**SUPPLIED DATA**
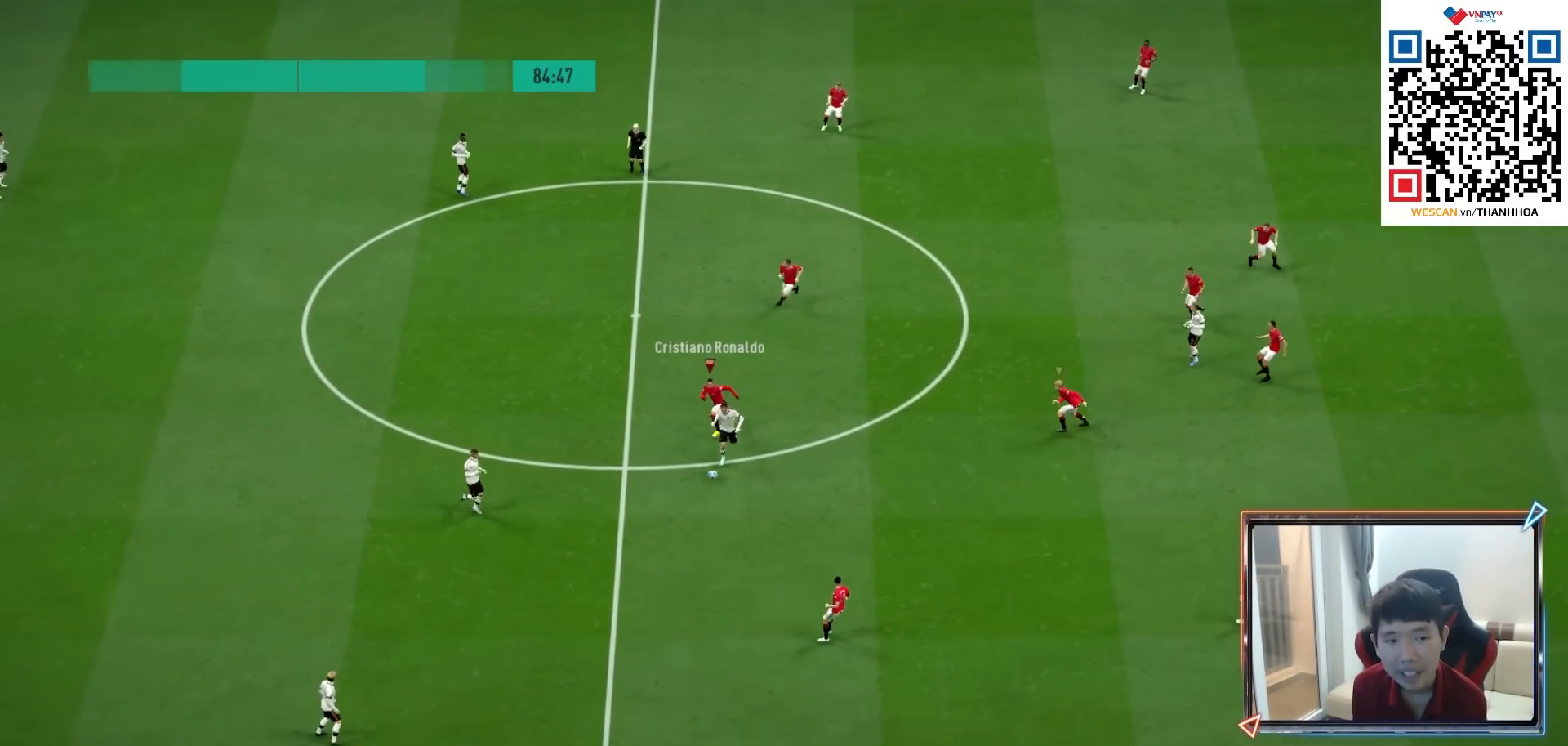
{"buttons": ["R1", "R2"], "left_stick": "left", "right_stick": "center", "events": [[33, "right_stick", "center"]]}
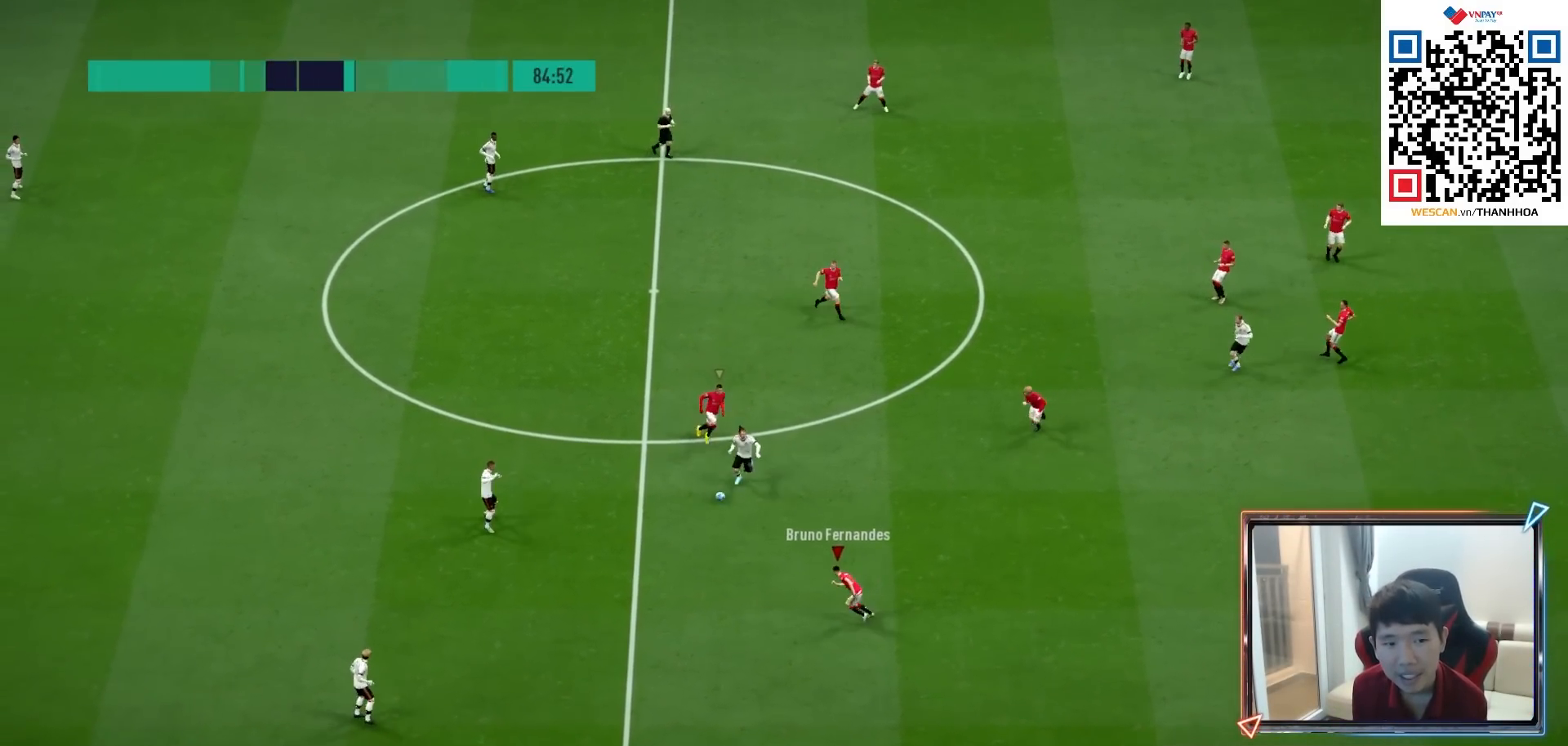
{"buttons": ["SQUARE", "R1", "R2"], "left_stick": "left", "right_stick": "center", "events": [[433, "SQUARE", "down"]]}
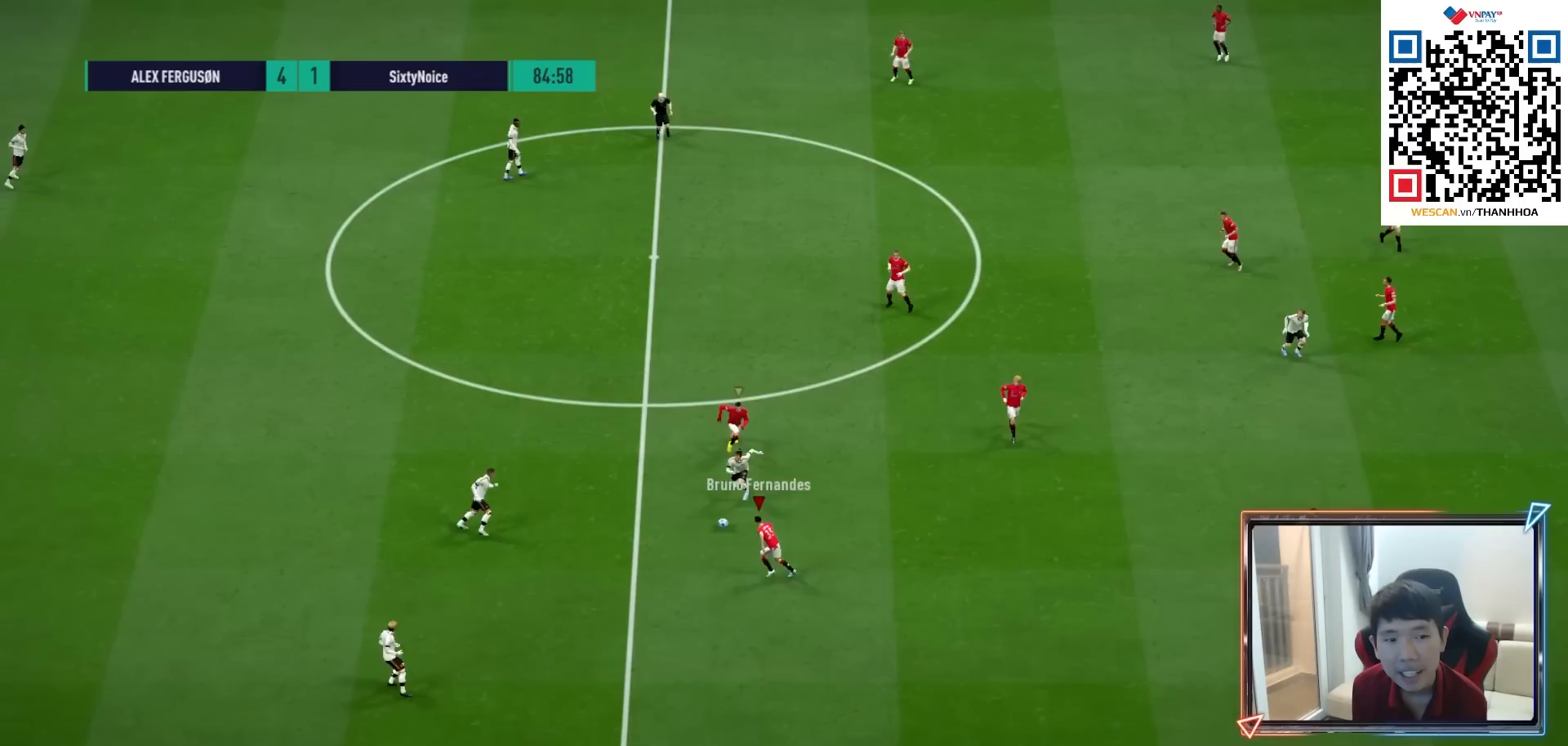
{"buttons": [], "left_stick": "left", "right_stick": "center", "events": [[67, "SQUARE", "up"], [483, "R2", "up"], [500, "R1", "up"]]}
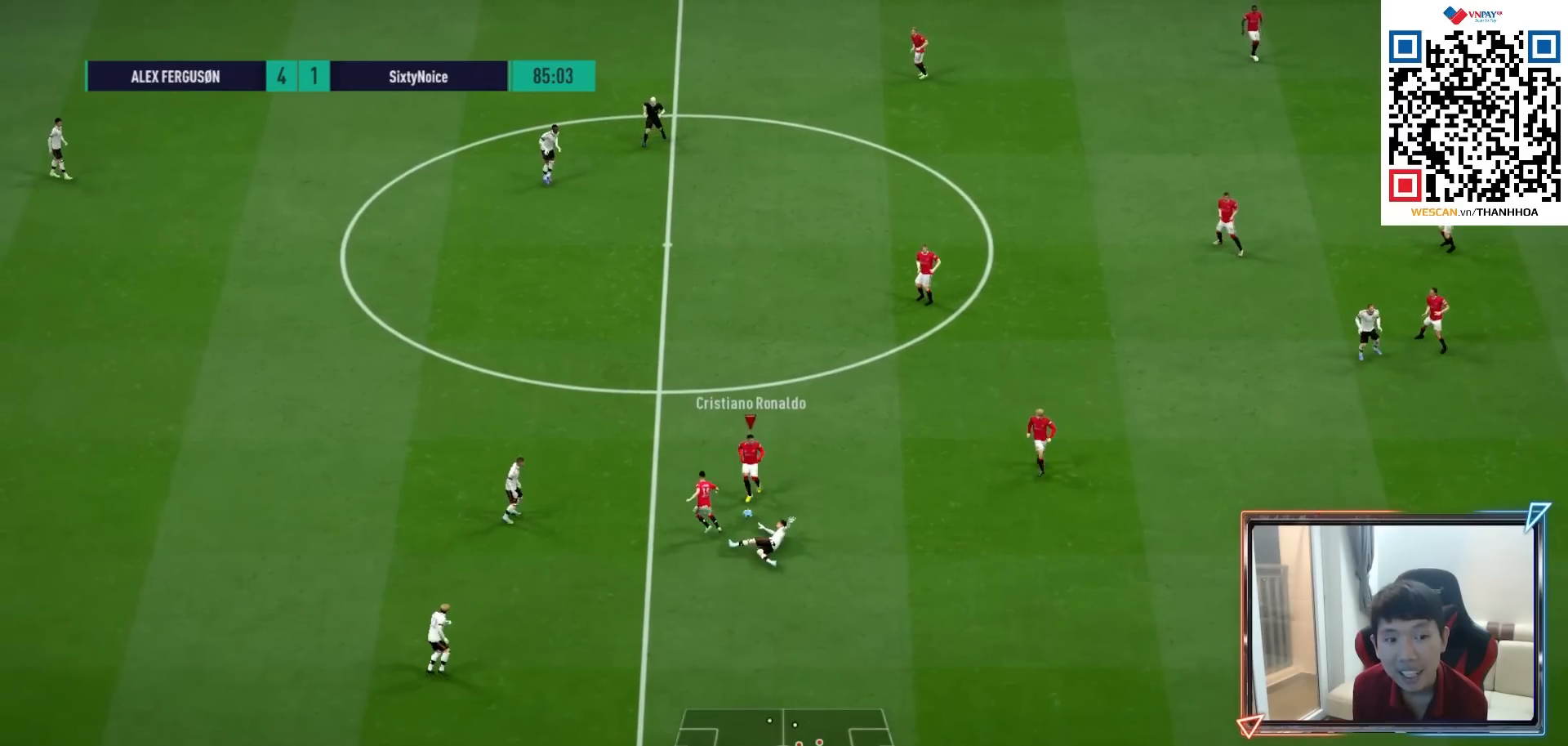
{"buttons": [], "left_stick": "up-left", "right_stick": "center", "events": [[33, "left_stick", "up-left"]]}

**TASK TO CARRY OUT**
Find the lines of the listing above that hold "SQUARE". Please copy them.

**PROBLEM SOLUTION**
{"buttons": ["SQUARE", "R1", "R2"], "left_stick": "left", "right_stick": "center", "events": [[433, "SQUARE", "down"]]}
{"buttons": [], "left_stick": "left", "right_stick": "center", "events": [[67, "SQUARE", "up"], [483, "R2", "up"], [500, "R1", "up"]]}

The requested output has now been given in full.